Einen schönen Donnerstagabend.
Nun habe auch ich den Brief von Wien Energie bekommen. Es waren zwei, was nur logisch ist, denn die Hose zum Aussackeln hat ja auch zwei Taschen. Ich war jedenfalls ganz entzückt und habe mir die Schreiben mit Magneten auf den Kühlschrank geheftet, eine andere Funktion wird er demnächst sowieso nicht mehr erfüllen. In den Briefen war zu lesen: Für eine gefühlte Verzehnfachung des Preises mit jährlich zweimaliger Anpassung, die Aushändigung des Erstgeborenen und ein Organ meiner Wahl (Niere oder Augenhornhaut, weiß noch nicht) erhalte ich zwei Stunden Gratisstrom und eine halbe Stunde zum halben Preis. Klingt fair. Optima Entspannt heißt der Tarif. Ich war so entspannt, dass ich mich gleich hinsetzen musste. Die bei der Wien Energie werden ordentlich Kohle scheffeln, habe ich mir gedacht, die können schon bald mit den Geldscheinen aus den Übergewinnen die Kraft-Wärme-Koppelungsanlagen der Fernwärme bedienen. Das war vorige Woche. Heute wissen wir: Na ja, stimmt nicht so ganz.
Wir leben in einer Welt der Extreme, das einst Normale zwischen diesen Polen geht immer mehr durch Reibung verlustig. Es ist entweder heiß wie auf der Sonne oder eisig kalt; Menschen sehen aus wie der junge Arnold Schwarzenegger oder wie eine Süßkartoffel; Arme stehen vor Sozialmärkten Schlange, während Reiche im Weltraum urlauben. Natürlich gibt es noch Frühling und Herbst, es gibt durchschnittliche Staturen und den Mittelstand. Aber dass das, was wir Normalität nennen, von exponentiellem Wachstum betroffen wäre, kann ich nicht erkennen. Und auch die Causa Wien Energie ist ein Fallbeispiel für das Extreme. Auf der einen Seite die Pleitegeier, die dem „insolventen“ Unternehmen auf offener Bühne die Eingeweide herausreißen, dort die Beschwichtiger, die Verharmloser. Gehen Sie weiter, rufen sie, es gibt nichts zu sehen. Alles richtig gemacht.

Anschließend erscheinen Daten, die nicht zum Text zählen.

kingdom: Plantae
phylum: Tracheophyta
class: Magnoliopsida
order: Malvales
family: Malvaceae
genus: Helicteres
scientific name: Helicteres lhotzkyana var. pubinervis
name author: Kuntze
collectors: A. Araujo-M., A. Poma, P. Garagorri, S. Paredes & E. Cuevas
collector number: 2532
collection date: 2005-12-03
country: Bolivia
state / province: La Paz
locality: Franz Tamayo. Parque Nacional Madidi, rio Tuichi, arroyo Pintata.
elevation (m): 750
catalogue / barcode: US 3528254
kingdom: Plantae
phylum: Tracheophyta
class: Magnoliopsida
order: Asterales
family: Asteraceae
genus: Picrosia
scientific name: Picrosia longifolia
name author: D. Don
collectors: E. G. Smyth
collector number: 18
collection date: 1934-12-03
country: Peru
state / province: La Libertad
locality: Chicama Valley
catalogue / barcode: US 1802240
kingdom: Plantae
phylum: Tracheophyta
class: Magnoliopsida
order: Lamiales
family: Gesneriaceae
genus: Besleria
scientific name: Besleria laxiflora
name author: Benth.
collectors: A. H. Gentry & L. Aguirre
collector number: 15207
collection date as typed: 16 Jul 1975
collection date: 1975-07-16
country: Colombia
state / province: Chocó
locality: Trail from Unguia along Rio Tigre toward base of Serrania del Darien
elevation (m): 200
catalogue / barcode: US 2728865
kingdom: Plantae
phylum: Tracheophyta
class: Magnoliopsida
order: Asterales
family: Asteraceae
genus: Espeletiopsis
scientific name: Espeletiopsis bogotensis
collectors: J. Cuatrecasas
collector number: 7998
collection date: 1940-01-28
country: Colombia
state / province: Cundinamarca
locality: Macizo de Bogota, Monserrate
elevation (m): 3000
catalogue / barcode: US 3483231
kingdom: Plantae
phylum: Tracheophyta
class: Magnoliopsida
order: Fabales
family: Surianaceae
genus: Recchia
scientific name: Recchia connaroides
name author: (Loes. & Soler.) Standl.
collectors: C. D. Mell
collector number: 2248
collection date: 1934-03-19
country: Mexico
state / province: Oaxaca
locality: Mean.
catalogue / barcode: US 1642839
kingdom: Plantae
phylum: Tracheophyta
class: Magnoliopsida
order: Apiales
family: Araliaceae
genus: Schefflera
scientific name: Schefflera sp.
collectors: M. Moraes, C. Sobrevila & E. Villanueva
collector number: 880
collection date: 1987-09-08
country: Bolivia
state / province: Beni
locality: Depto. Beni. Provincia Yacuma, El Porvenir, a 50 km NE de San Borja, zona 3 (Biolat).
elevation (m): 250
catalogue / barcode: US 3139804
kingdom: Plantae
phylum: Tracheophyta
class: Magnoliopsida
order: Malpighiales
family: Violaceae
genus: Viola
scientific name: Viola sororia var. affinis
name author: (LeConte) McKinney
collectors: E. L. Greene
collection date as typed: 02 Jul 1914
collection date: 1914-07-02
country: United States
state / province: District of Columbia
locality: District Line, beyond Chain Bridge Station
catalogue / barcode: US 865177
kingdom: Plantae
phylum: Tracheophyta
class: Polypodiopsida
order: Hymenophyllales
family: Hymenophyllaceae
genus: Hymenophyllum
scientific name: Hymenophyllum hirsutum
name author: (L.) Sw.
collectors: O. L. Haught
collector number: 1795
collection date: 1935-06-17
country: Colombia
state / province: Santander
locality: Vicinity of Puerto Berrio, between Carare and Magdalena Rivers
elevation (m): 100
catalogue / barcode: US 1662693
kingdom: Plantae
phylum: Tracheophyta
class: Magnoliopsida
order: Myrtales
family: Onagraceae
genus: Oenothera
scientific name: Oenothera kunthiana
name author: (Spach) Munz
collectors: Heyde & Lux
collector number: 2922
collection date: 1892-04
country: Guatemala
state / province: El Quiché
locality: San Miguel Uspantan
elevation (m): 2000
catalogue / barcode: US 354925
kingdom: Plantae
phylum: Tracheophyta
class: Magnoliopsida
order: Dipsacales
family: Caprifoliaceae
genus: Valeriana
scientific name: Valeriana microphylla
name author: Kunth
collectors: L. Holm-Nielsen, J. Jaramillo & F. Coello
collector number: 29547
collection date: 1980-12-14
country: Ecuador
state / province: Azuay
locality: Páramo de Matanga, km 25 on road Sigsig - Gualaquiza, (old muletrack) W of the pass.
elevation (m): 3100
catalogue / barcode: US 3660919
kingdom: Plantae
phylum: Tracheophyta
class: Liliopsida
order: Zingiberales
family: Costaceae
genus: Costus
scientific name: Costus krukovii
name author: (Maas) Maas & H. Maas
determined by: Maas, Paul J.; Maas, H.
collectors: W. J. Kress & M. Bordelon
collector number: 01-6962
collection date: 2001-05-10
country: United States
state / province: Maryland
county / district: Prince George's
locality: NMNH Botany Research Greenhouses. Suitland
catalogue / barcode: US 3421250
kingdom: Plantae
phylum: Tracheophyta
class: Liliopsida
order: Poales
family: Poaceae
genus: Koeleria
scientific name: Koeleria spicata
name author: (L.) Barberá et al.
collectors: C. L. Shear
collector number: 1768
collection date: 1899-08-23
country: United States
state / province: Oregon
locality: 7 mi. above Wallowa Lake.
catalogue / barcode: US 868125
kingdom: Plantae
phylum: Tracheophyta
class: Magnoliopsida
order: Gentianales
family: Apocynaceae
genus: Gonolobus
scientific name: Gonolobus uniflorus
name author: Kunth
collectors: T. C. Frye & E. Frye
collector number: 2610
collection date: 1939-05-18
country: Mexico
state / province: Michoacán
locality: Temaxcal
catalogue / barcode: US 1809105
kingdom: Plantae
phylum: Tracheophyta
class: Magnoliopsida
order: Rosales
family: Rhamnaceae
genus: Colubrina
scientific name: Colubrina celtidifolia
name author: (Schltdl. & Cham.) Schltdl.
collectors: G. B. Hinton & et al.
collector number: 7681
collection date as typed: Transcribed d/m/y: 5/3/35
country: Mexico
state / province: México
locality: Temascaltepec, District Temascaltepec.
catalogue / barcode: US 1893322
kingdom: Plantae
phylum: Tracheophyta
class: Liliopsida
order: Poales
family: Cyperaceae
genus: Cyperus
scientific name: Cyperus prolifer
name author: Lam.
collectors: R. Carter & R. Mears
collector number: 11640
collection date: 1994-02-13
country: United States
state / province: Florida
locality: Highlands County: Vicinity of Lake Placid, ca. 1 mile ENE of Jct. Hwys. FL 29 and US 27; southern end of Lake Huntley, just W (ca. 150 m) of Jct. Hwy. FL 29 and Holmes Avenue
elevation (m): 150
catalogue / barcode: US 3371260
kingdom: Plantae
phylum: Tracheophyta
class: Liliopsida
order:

Was ist schon normal? Für mich ist es das nicht: Dass einem Energiekonzern, der zwei Millionen Menschen versorgt, still und heimlich zweimal 700 Millionen Euro zugeschanzt werden, der dann die Frage, ob es irgendwelche Probleme gibt, verneint, nur um übers Wochenende ganz dringend sechs Milliarden Euro zu benötigen. Sechs Milliarden Euro! Wie viele Seilbahnen man dafür bauen könnte. Später brauchte Wien Energie doch nur zwei Milliarden Euro, dann wieder nichts - da gehen ja mehr Nullen verloren als unter Gernot Blümel. Und eines wird immer offensichtlicher: Kaum ist Renate Brauner, Beraterin für Daseinsvorsorge in Pension, geht es mit Wien bergab. Für 700 Millionen Euro Schulden hat Brauner immerhin mindestens ein Jahr benötigt.
Vermutlich wähle ich die Augenhornhaut. Fraglich ist, ob ich auf dem linken oder rechten Auge blind sein möchte - in Österreich kommt man mit beidem gut voran. Übrigens bin ich, zumindest solange ich Strom habe und Sie mögen, wieder regelmäßig auf diesem Kanal für Sie da. Der Sommer ist vorbei. Ich bin Optima Entspannt.
Ich wünsche einen schönen Feierabend, so Sie einen haben.